She was a woman in her freshest age,
Of wondrous beauty, and of bounty rare....
Her necke and brests were ever open bare,
That aye thereof her babes might sucke their fill....
A multitude of babes about her hong,
Playing their sportes, that joy'd her to behold;
Whom still she fed whiles they were weake and young,
But thrust them forth still as they wexed old.
The Faërie Queene, i. 10. xxx. xxxi.
653. HUSBAND AND WIFE.
Unknown (Early Flemish: 15th century).
This picture, formerly ascribed to Roger van der Weyden, and called "The Painter and his Wife," is delightfully typical of the Flemish ideal both in man and woman—"the man shrewd and determined, the woman sweet and motherly." "They are not fine of figure nor graceful of limb, but, with hardly an exception, their faces tell us that they are men of tried capacity and learnt experience. Through the eyes of many of them glances a happy, childlike soul enough, but the mind is almost invariably a slow-moving, solid power ... and such as they, were the artists who painted them; they possessed the same industry, they admired the same qualities. The virtue of honest strength, which made the men of Flanders the merchant princes of Europe, was the virtue whose traces the artists of Flanders loved to observe.... They care little for mystery, little for pity, little for enthusiasm.... They love a man whose visage tells the strength of his character, who has weathered the buffetings of many a storm, and bears on his visage the marks of the struggle" (Conway's Early Flemish Artists, p. 104).
654. THE MAGDALEN.
Later School of Roger van der Weyden (Early Flemish: 1400-about 1464). See 664.
See also (p. xix)
Known for the Magdalen by the small vase at her feet—emblem, in all the religious painters, of the alabaster box of ointment—"the symbol at once of her conversion and her love." In these "reading Magdalens" she is represented as now reconciled to heaven, and magnificently attired—in reference to her former state of worldly prosperity. "It is difficult for us, in these days, to conceive the passionate admiration and devotion with which the Magdalen was regarded by her votaries in the Middle Ages. The imputed sinfulness of her life only brought her nearer to them.

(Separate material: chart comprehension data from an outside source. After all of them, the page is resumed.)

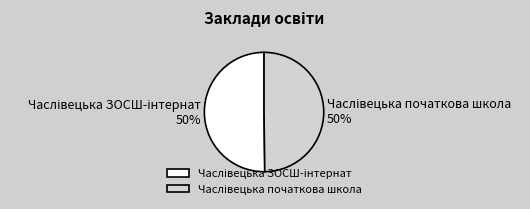

Which category has the smallest portion of the pie?

Часлівецька початкова школа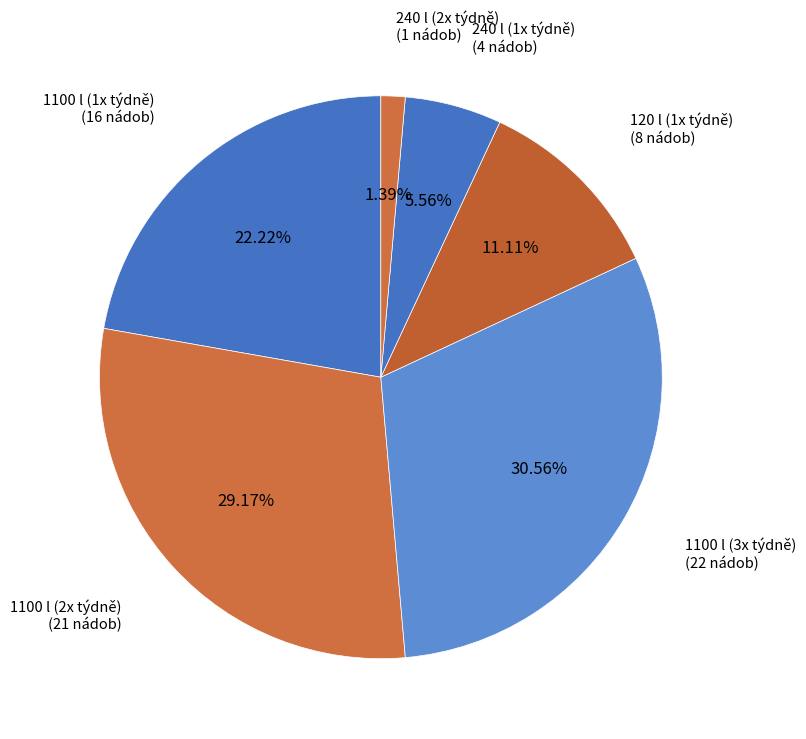

Approximately how many times larger is the value at 120 l (1x týdně) compared to 1100 l (1x týdně)?

0.5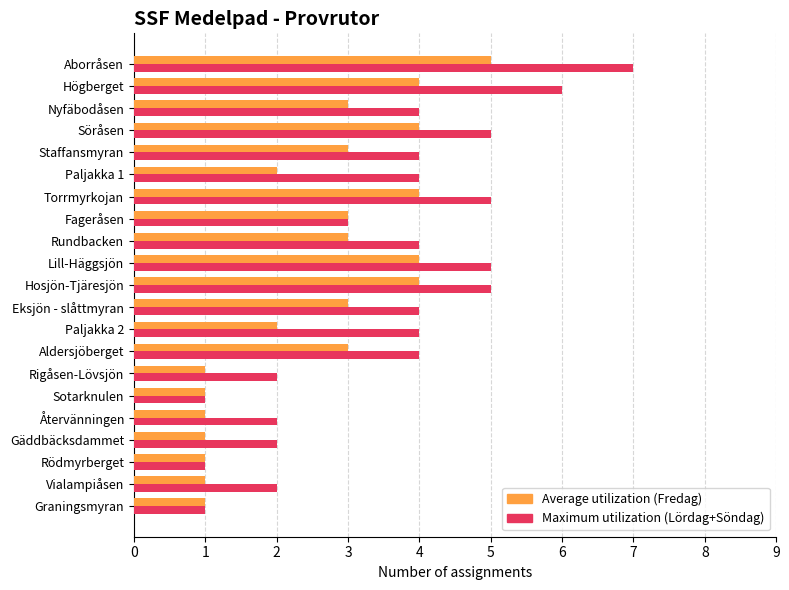

Which category has the highest value across all series?

Aborråsen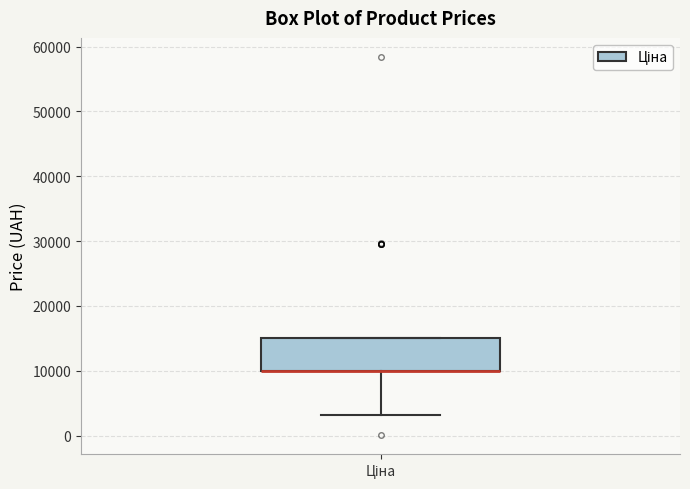

Transcribe this box plot: give where the median line is, the range the box spans, and where the two whiskers end, as read against the y-axis. The values are not printed on the chart, so give them approximately, as read against the axis.

median 10000 (drawn on the box's lower edge), box 10000 to 15000, whiskers 3000 to 15000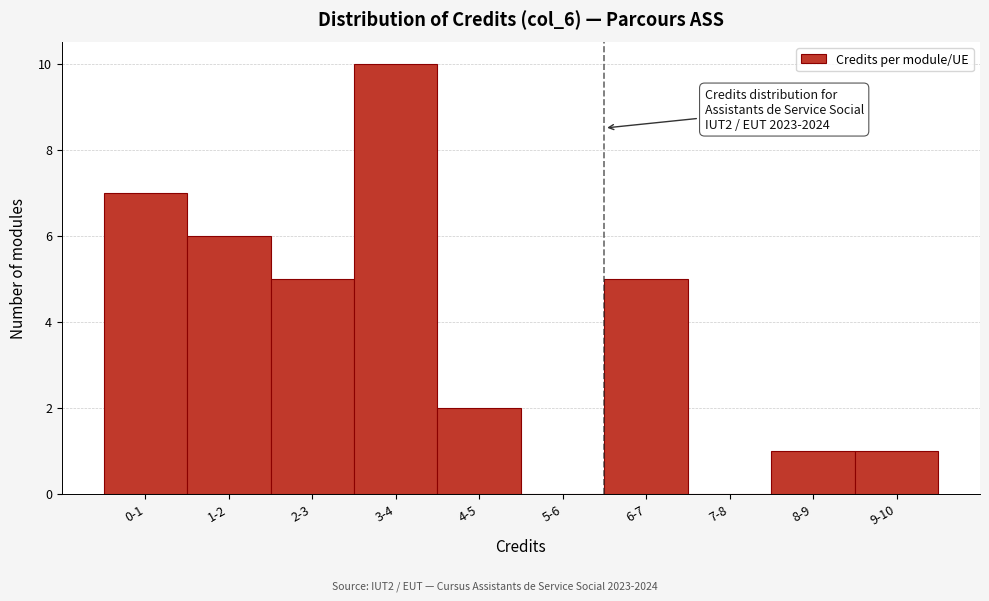

Reading right to left, what are all the values shown in this chart?

9-10=1	8-9=1	7-8=0	6-7=5	5-6=0	4-5=2	3-4=10	2-3=5	1-2=6	0-1=7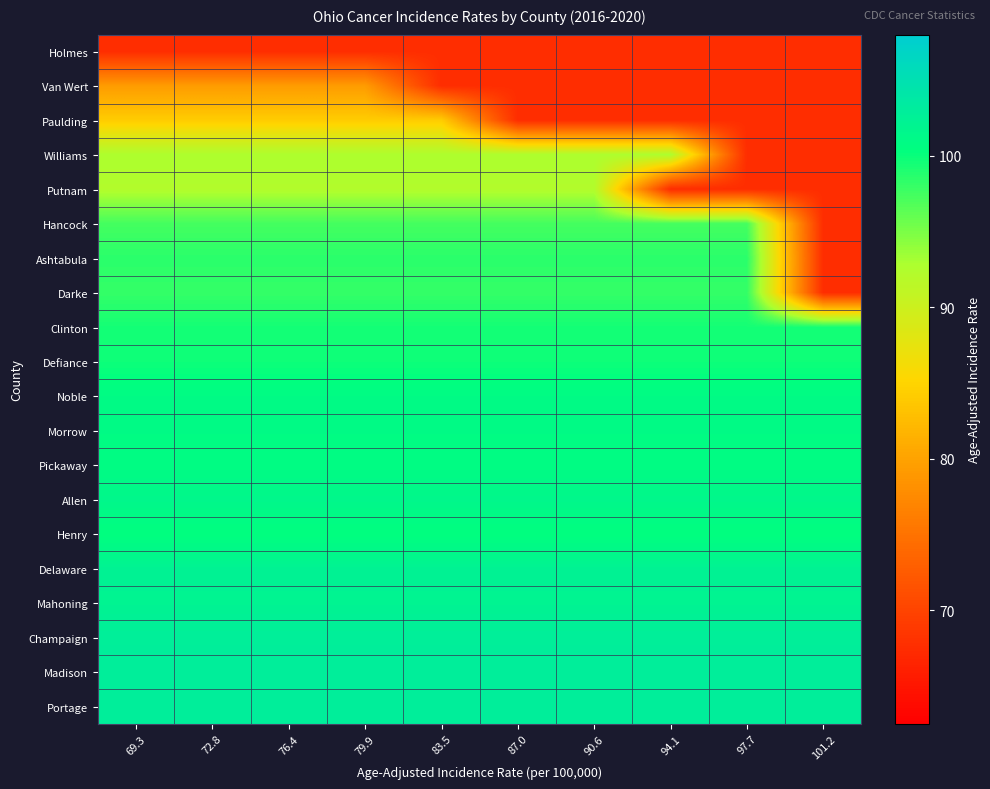

How many distinct data groups are displayed?

20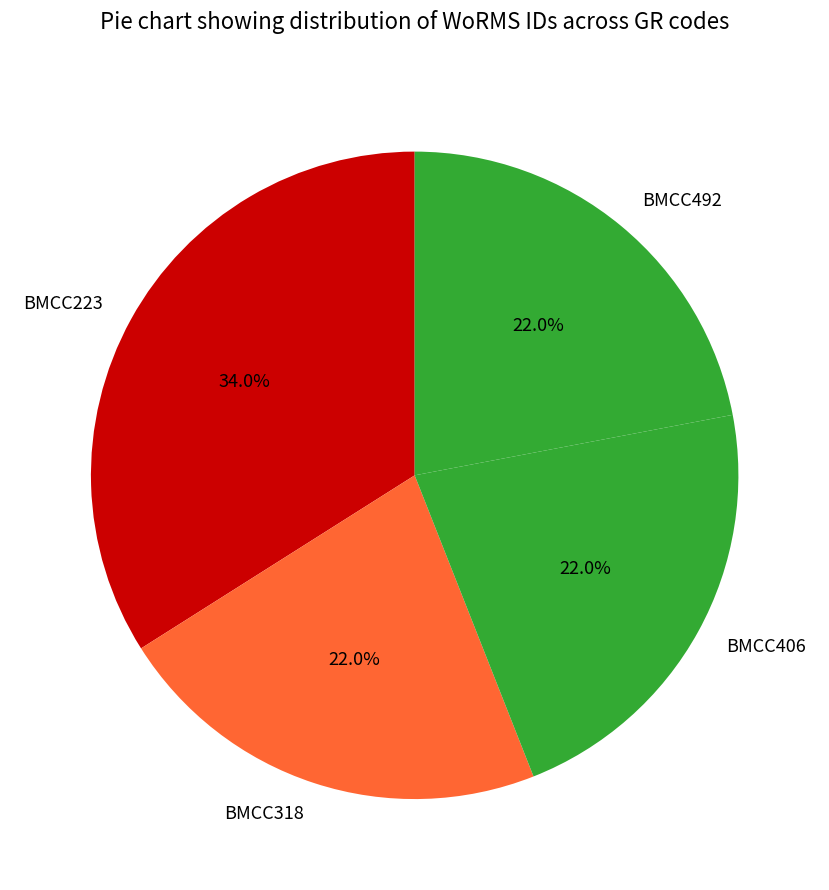

How much of the chart is everything except BMCC223?

66.0%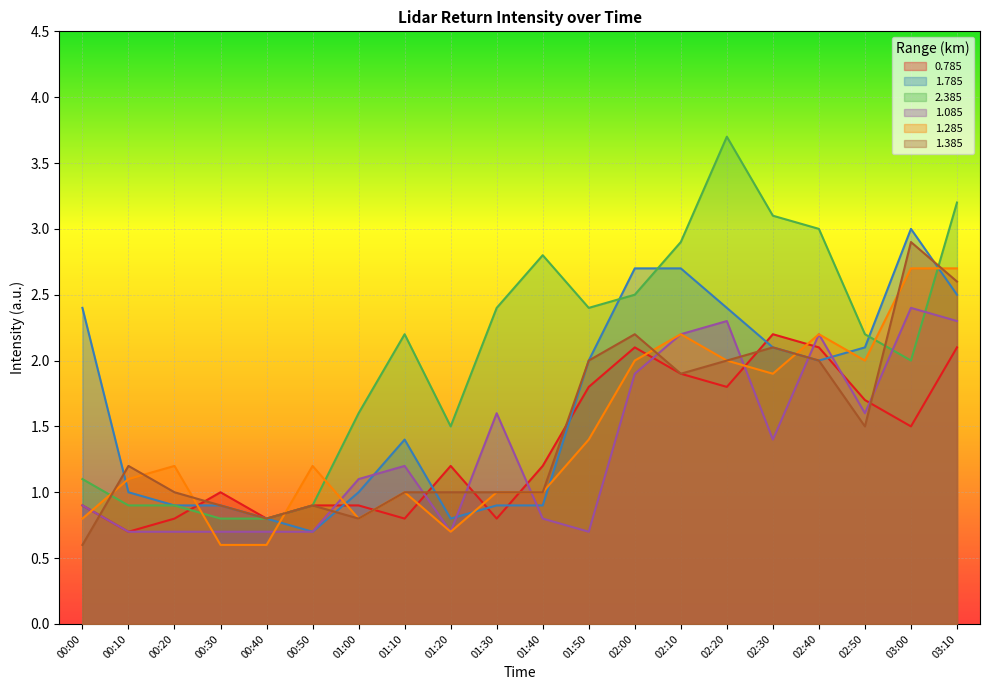

Rank the categories by 2.385 value from lowest to highest.

00:30, 00:40, 00:10, 00:20, 00:50, 00:00, 01:20, 01:00, 03:00, 01:10, 02:50, 01:30, 01:50, 02:00, 01:40, 02:10, 02:40, 02:30, 03:10, 02:20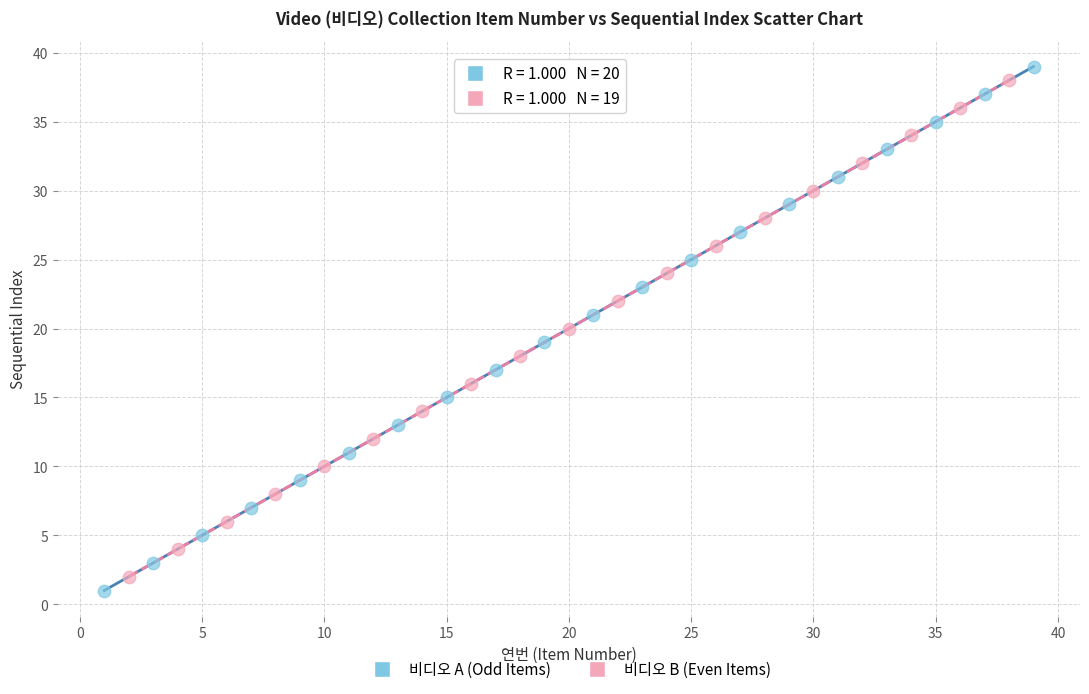

Which series has the largest Y range (max minus min)?

비디오 A (Odd Items)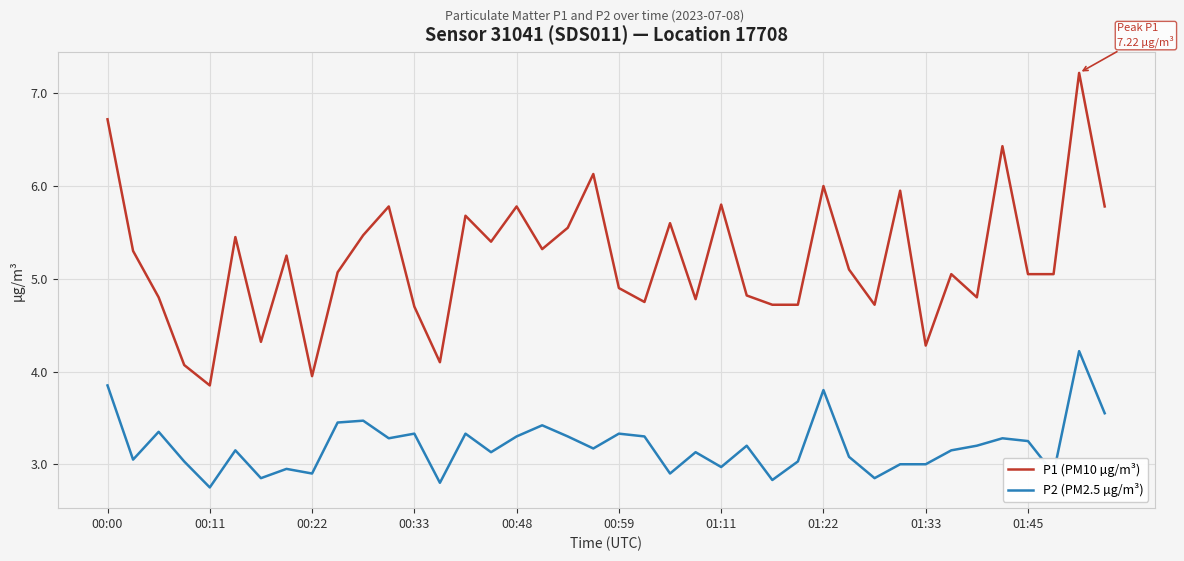

True or false: P1 (PM10 µg/m³) and P2 (PM2.5 µg/m³) intersect in this chart.

False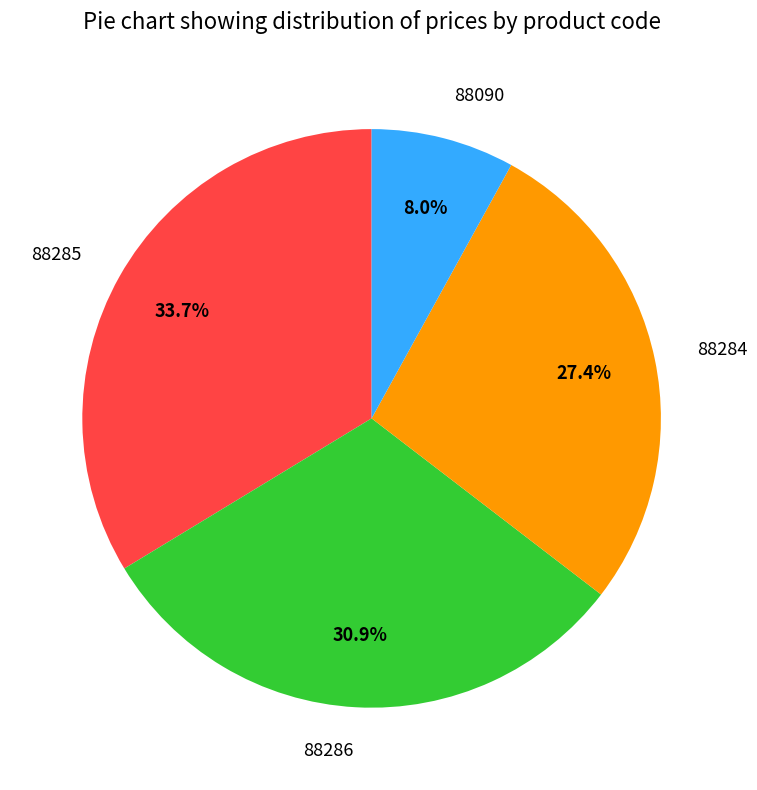

Which category has the smallest portion of the pie?

88090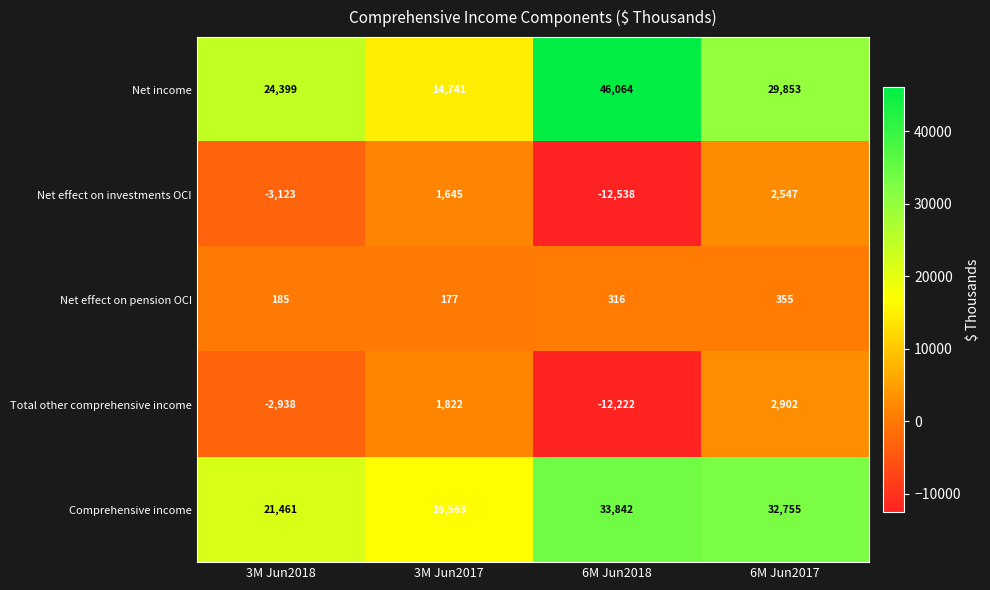

Which series has the largest range (max minus min)?

Net income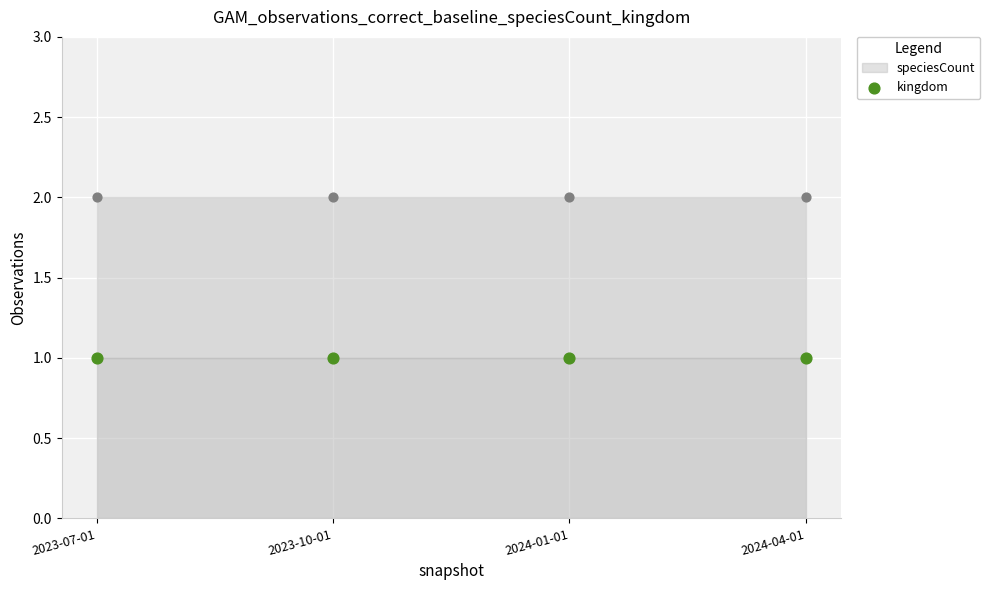

Which series has the largest total across all categories?

speciesCount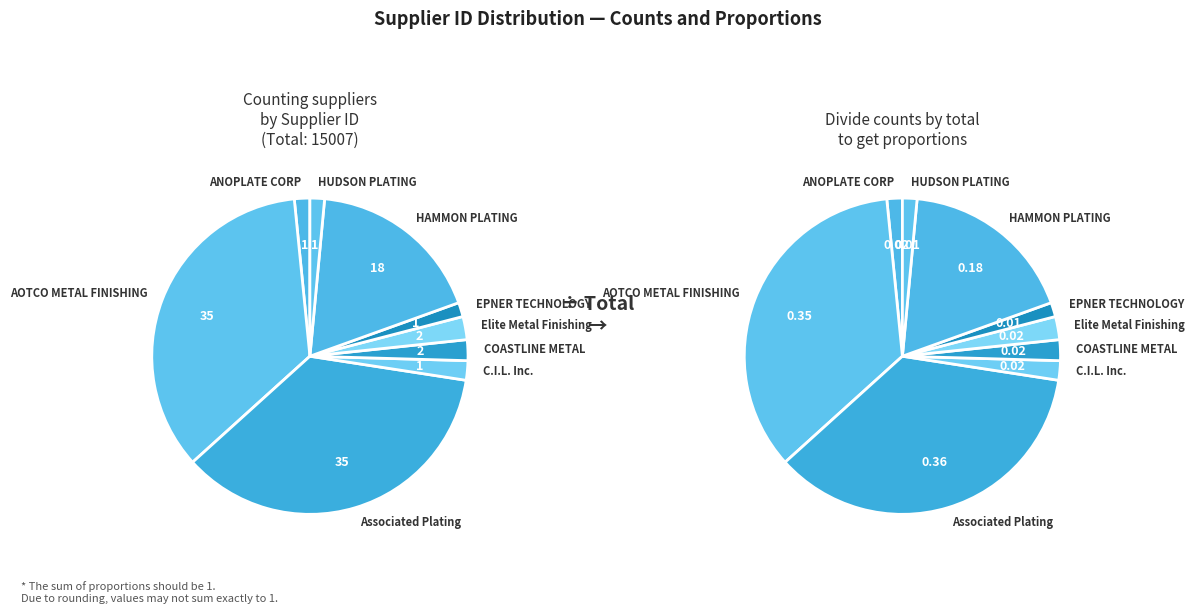

Which slice is the smallest?

EPNER TECHNOLOGY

Those who did not dare to lift up their eyes to the more saintly models of purity and holiness,—the martyrs who had suffered in the cause of chastity,—took courage to invoke her intercession" (Mrs. Jameson: Sacred and Legendary Art, p. 205). Hence the numerous Magdalens to be met with in nearly every picture gallery; in art decidedly there has been "more joy over one sinner that repenteth than over ninety-and-nine that need no repentance."